Bill Self drew up a revised plan to slow down Oklahoma All-American Buddy Hield. After Hield scored a career-high 46 points in the first matchup against the Jayhawks, Self decided a change needed to be made – even though all parties congratulated Frank Mason for the defense he played on Hield that night.
It went something like this.
In transition with two or three steps, there was no covering Hield, but Kansas sent three players backs to stop quick baskets. Self played Hield with no help – only faux help to get the developing dribbler to react. There were no close-outs, meaning that a player couldn’t help off Hield.
Kansas’ primary defender – Devonte' Graham – was again praised for success. Still, Hield finished with 24 points, his 18th game of the season with 20-plus points.
“He still got his shots off,” Graham said after the game with a laugh. “He had a good game. I just tried to lock up and play the best defense I could.”

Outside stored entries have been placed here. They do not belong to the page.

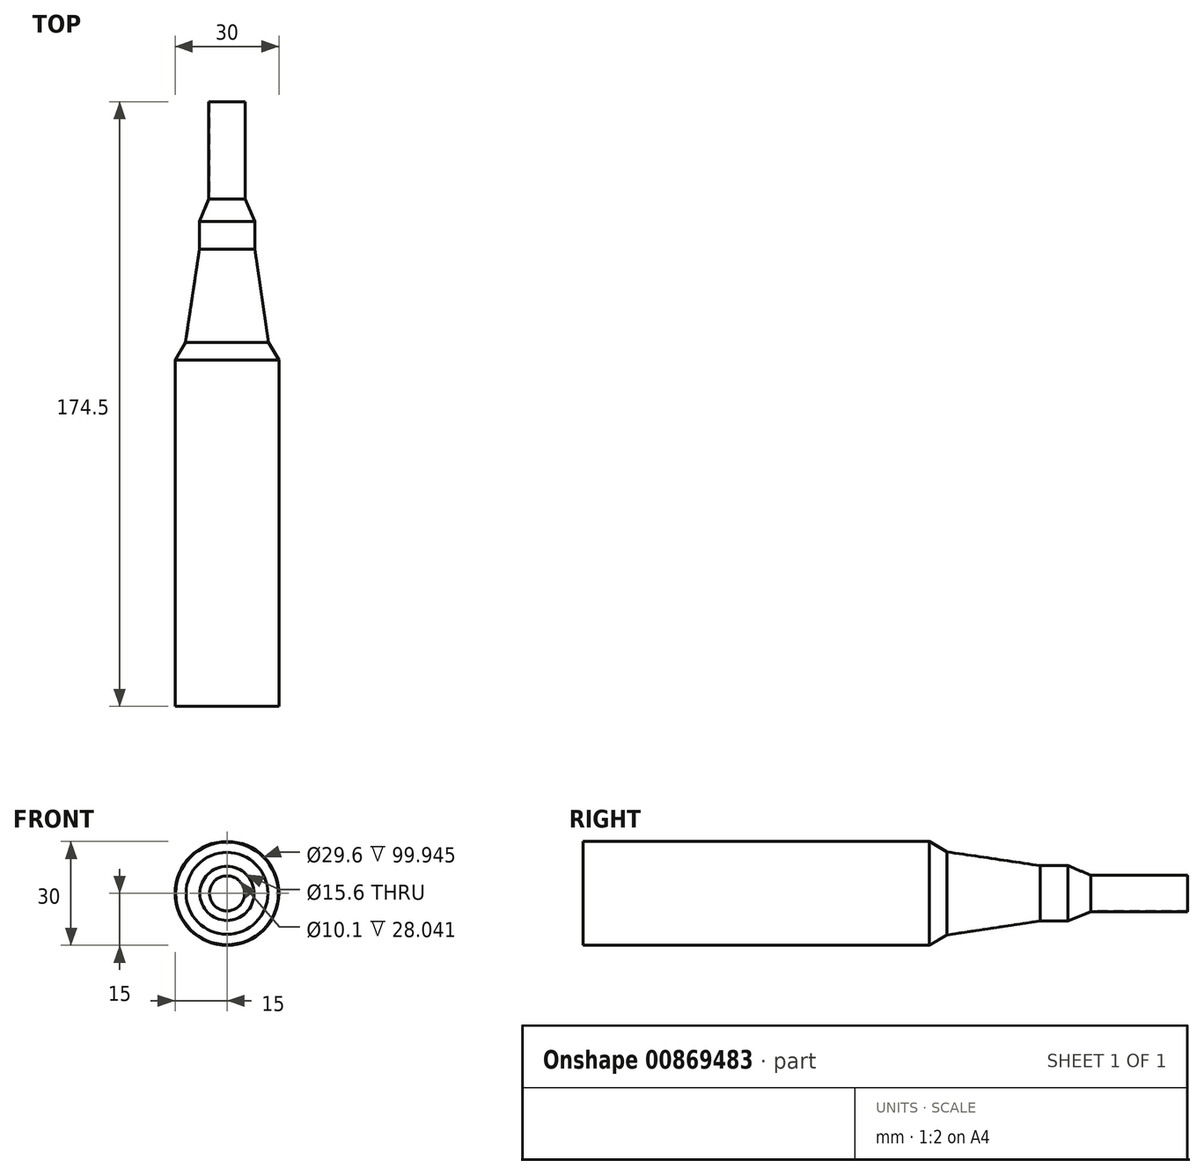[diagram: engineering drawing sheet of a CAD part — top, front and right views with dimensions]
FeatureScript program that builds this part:
annotation { "Feature Type Name" : "Feature", "Feature Type Description" : "" }
export const myFeature = defineFeature(function(context is Context, id is Id, definition is map)
    precondition{}
    {
        {
            var Q0;
            Q0=qCreatedBy(makeId("Front.planeOp"),FACE);
            var sketch = newSketch(context, id + "F0", { "sketchPlane" : qUnion([Q0])});
            skCircle(sketch, "E0", {"center": v(0, 0) * mm, "radius": 15 * mm});
            skSolve(sketch);
        }
        {
            var Q0;
            Q0=makeQuery(id+"F0.imprint","IMPRINT",FACE,{"disambiguationData":[TD([[makeQuery(id+"F0.imprint","IMPRINT",EDGE,{"derivedFrom":sQuery(id+"F0.wireOp",EDGE,"E0")}),1.0]])]});
            extrude(context, id + "F1", {"entities" : qUnion([Q0]), "oppositeDirection" : true, "depth" : 100 * mm, "offsetDistance" : 25 * mm});
        }
        {
            var Q0;
            Q0=makeQuery(id+"F1.opExtrude","CAP_FACE",FACE,{"disambiguationData":[OSD([sQuery(id+"F0.wireOp",EDGE,"E0")])],"isStart":false});
            cPlane(context, id + "F2", {"entities" : qUnion([Q0]), "cplaneType" : CPlaneType.OFFSET, "offset" : 5 * mm, "width" : 150 * mm, "height" : 150 * mm});
        }
        {
            var Q0;
            Q0=qCreatedBy(id+"F2.planeOp",FACE);
            var sketch = newSketch(context, id + "F3", { "sketchPlane" : qUnion([Q0])});
            skPoint(sketch, "E1.0", {"position": v(0, 0) * mm});
            skCircle(sketch, "E2", {"center": v(0, 0) * mm, "radius": 12 * mm});
            skSolve(sketch);
        }
        {
            var Q1;
            Q1=makeQuery(id+"F1.opExtrude","CAP_FACE",FACE,{"disambiguationData":[OSD([sQuery(id+"F0.wireOp",EDGE,"E0")])],"isStart":false});
            var Q2;
            Q2=makeQuery(id+"F3.imprint","IMPRINT",FACE,{"disambiguationData":[TD([[makeQuery(id+"F3.imprint","IMPRINT",EDGE,{"derivedFrom":sQuery(id+"F3.wireOp",EDGE,"E2")}),1.0]])]});
            loft(context, id + "F4", {"operationType" : NewBodyOperationType.ADD, "sheetProfilesArray" : [{ "sheetProfileEntities" : qUnion([Q1]) }, { "sheetProfileEntities" : qUnion([Q2]) }]});
        }
        {
            var Q0;
            Q0=makeQuery(id+"F4.opLoft","CAP_FACE",FACE,{"disambiguationData":[OSD([makeQuery(id+"F3.imprint","IMPRINT",FACE,{"disambiguationData":[TD([[makeQuery(id+"F3.imprint","IMPRINT",EDGE,{"derivedFrom":sQuery(id+"F3.wireOp",EDGE,"E2")}),1.0]])]})])],"isStart":true});
            cPlane(context, id + "F5", {"entities" : qUnion([Q0]), "cplaneType" : CPlaneType.OFFSET, "offset" : 27 * mm, "width" : 150 * mm, "height" : 150 * mm});
        }
        {
            var Q0;
            Q0=qCreatedBy(id+"F5.planeOp",FACE);
            var sketch = newSketch(context, id + "F6", { "sketchPlane" : qUnion([Q0])});
            skPoint(sketch, "E3.0", {"position": v(0, 0) * mm});
            skCircle(sketch, "E4", {"center": v(0, 0) * mm, "radius": 8 * mm});
            skSolve(sketch);
        }
        {
            var Q1;
            Q1=makeQuery(id+"F6.imprint","IMPRINT",FACE,{"disambiguationData":[TD([[makeQuery(id+"F6.imprint","IMPRINT",EDGE,{"derivedFrom":sQuery(id+"F6.wireOp",EDGE,"E4")}),1.0]])]});
            var Q2;
            Q2=makeQuery(id+"F4.opLoft","CAP_FACE",FACE,{"disambiguationData":[OSD([makeQuery(id+"F3.imprint","IMPRINT",FACE,{"disambiguationData":[TD([[makeQuery(id+"F3.imprint","IMPRINT",EDGE,{"derivedFrom":sQuery(id+"F3.wireOp",EDGE,"E2")}),1.0]])]})])],"isStart":true});
            loft(context, id + "F7", {"operationType" : NewBodyOperationType.ADD, "sheetProfilesArray" : [{ "sheetProfileEntities" : qUnion([Q1]) }, { "sheetProfileEntities" : qUnion([Q2]) }]});
        }
        {
            var Q0;
            Q0=makeQuery(id+"F7.opLoft","CAP_FACE",FACE,{"disambiguationData":[OSD([makeQuery(id+"F6.imprint","IMPRINT",FACE,{"disambiguationData":[TD([[makeQuery(id+"F6.imprint","IMPRINT",EDGE,{"derivedFrom":sQuery(id+"F6.wireOp",EDGE,"E4")}),1.0]])]})])],"isStart":true});
            extrude(context, id + "F8", {"entities" : qUnion([Q0]), "operationType" : NewBodyOperationType.ADD, "depth" : 8 * mm, "offsetDistance" : 25 * mm});
        }
        {
            var Q0;
            Q0=makeQuery(id+"F8.opExtrude","CAP_FACE",FACE,{"disambiguationData":[OSD([makeQuery(id+"F6.imprint","IMPRINT",FACE,{"disambiguationData":[TD([[makeQuery(id+"F6.imprint","IMPRINT",EDGE,{"derivedFrom":sQuery(id+"F6.wireOp",EDGE,"E4")}),1.0]])]})])],"isStart":false});
            cPlane(context, id + "F9", {"entities" : qUnion([Q0]), "cplaneType" : CPlaneType.OFFSET, "offset" : 6.5 * mm, "width" : 150 * mm, "height" : 150 * mm});
        }
        {
            var Q0;
            Q0=qCreatedBy(id+"F9.planeOp",FACE);
            var sketch = newSketch(context, id + "F10", { "sketchPlane" : qUnion([Q0])});
            skPoint(sketch, "E5.0", {"position": v(0, 0) * mm});
            skCircle(sketch, "E6", {"center": v(0, 0) * mm, "radius": 5.25 * mm});
            skSolve(sketch);
        }
        {
            var Q1;
            Q1=makeQuery(id+"F8.opExtrude","CAP_FACE",FACE,{"disambiguationData":[OSD([makeQuery(id+"F6.imprint","IMPRINT",FACE,{"disambiguationData":[TD([[makeQuery(id+"F6.imprint","IMPRINT",EDGE,{"derivedFrom":sQuery(id+"F6.wireOp",EDGE,"E4")}),1.0]])]})])],"isStart":false});
            var Q2;
            Q2=makeQuery(id+"F10.imprint","IMPRINT",FACE,{"disambiguationData":[TD([[makeQuery(id+"F10.imprint","IMPRINT",EDGE,{"derivedFrom":sQuery(id+"F10.wireOp",EDGE,"E6")}),1.0]])]});
            loft(context, id + "F11", {"operationType" : NewBodyOperationType.ADD, "sheetProfilesArray" : [{ "sheetProfileEntities" : qUnion([Q1]) }, { "sheetProfileEntities" : qUnion([Q2]) }]});
        }
        {
            var Q0;
            Q0=makeQuery(id+"F11.opLoft","CAP_FACE",FACE,{"disambiguationData":[OSD([makeQuery(id+"F10.imprint","IMPRINT",FACE,{"disambiguationData":[TD([[makeQuery(id+"F10.imprint","IMPRINT",EDGE,{"derivedFrom":sQuery(id+"F10.wireOp",EDGE,"E6")}),1.0]])]})])],"isStart":true});
            extrude(context, id + "F12", {"entities" : qUnion([Q0]), "operationType" : NewBodyOperationType.ADD, "depth" : 28 * mm, "offsetDistance" : 25 * mm});
        }
        {
            var Q0;
            Q0=makeQuery(id+"F1.opExtrude","CAP_FACE",FACE,{"disambiguationData":[OSD([sQuery(id+"F0.wireOp",EDGE,"E0")])],"isStart":true});
            var Q1;
            Q1=makeQuery(id+"F12.opExtrude","CAP_FACE",FACE,{"disambiguationData":[OSD([makeQuery(id+"F10.imprint","IMPRINT",FACE,{"disambiguationData":[TD([[makeQuery(id+"F10.imprint","IMPRINT",EDGE,{"derivedFrom":sQuery(id+"F10.wireOp",EDGE,"E6")}),1.0]])]})])],"isStart":false});
            shell(context, id + "F13", {"entities" : qUnion([Q0, Q1]), "thickness" : 0.2 * mm});
        }
    });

Most teams have been doing the best they can to try and “lock up” Hield. Kansas State’s Wesley Iwundu was admired for his one-on-one defense, and the second-leading scorer in the nation scored 23 points. Kendal Yancy was the primary reason Texas almost beat Oklahoma, and Hield scored 27 points.
Hield is averaging 25.8 points per game in the toughest conference in the country. He’s not doing it with just one great skill. Every game, there’s something slightly new thrown at Hield, and every game, he’s figuring out how to beat it.
“I was trying to feel them out and see what they were doing,” Hield said of any halftime adjustments against Kansas. “I had good shots in the first half. I just didn’t make them. They guarded me and threw a lot of bodies at me. I had good shots. I should’ve made them in the first half.”
After not making a shot in the first half against Kansas, Hield scored 18 points in the second half. He also shot above 40 percent from behind the 3-point arc for the first time in four games.
“I don’t feel pressure,” Hield said. “I just know when I get the ball, everyone is collapsing on me. I’m trying not to make the wrong plays.”
Hield will try to remain the only player in the last 20 years nationwide to average at least 20 points and shoot 50 percent from behind the arc and from the field while also shooting 90 percent from the free-throw line.
Hield is shooting 52.5 percent from the field, 90 percent from the line but 49.8 percent from behind the arc. Hield shot 47.2 percent from behind the arc in the first game against Oklahoma’s final six opponents.
“That’s what people are doing now,” Oklahoma coach Lon Kruger said. “They’re going to stay into Buddy and not leave him. Buddy’s realized that over the last two or three ballgames.”